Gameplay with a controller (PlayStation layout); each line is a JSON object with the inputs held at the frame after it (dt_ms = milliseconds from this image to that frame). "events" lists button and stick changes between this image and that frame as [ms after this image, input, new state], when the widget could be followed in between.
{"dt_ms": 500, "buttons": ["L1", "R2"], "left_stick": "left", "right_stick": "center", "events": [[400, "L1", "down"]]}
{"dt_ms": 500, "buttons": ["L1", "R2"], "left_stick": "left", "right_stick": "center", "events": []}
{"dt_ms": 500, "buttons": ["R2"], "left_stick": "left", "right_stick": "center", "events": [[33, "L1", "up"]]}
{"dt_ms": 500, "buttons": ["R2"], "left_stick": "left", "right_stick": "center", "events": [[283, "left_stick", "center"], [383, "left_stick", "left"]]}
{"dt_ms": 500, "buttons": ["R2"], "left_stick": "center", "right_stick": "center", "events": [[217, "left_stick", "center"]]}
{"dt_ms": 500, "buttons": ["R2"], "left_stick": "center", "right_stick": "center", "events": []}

───

__Exercise directions__
Render the whole set of entries again, exactly as given.

__Response__
Gameplay with a controller (PlayStation layout); each line is a JSON object with the inputs held at the frame after it (dt_ms = milliseconds from this image to that frame). "events" lists button and stick changes between this image and that frame as [ms after this image, input, new state], when the widget could be followed in between.
{"dt_ms": 500, "buttons": ["L1", "R2"], "left_stick": "left", "right_stick": "center", "events": [[400, "L1", "down"]]}
{"dt_ms": 500, "buttons": ["L1", "R2"], "left_stick": "left", "right_stick": "center", "events": []}
{"dt_ms": 500, "buttons": ["R2"], "left_stick": "left", "right_stick": "center", "events": [[33, "L1", "up"]]}
{"dt_ms": 500, "buttons": ["R2"], "left_stick": "left", "right_stick": "center", "events": [[283, "left_stick", "center"], [383, "left_stick", "left"]]}
{"dt_ms": 500, "buttons": ["R2"], "left_stick": "center", "right_stick": "center", "events": [[217, "left_stick", "center"]]}
{"dt_ms": 500, "buttons": ["R2"], "left_stick": "center", "right_stick": "center", "events": []}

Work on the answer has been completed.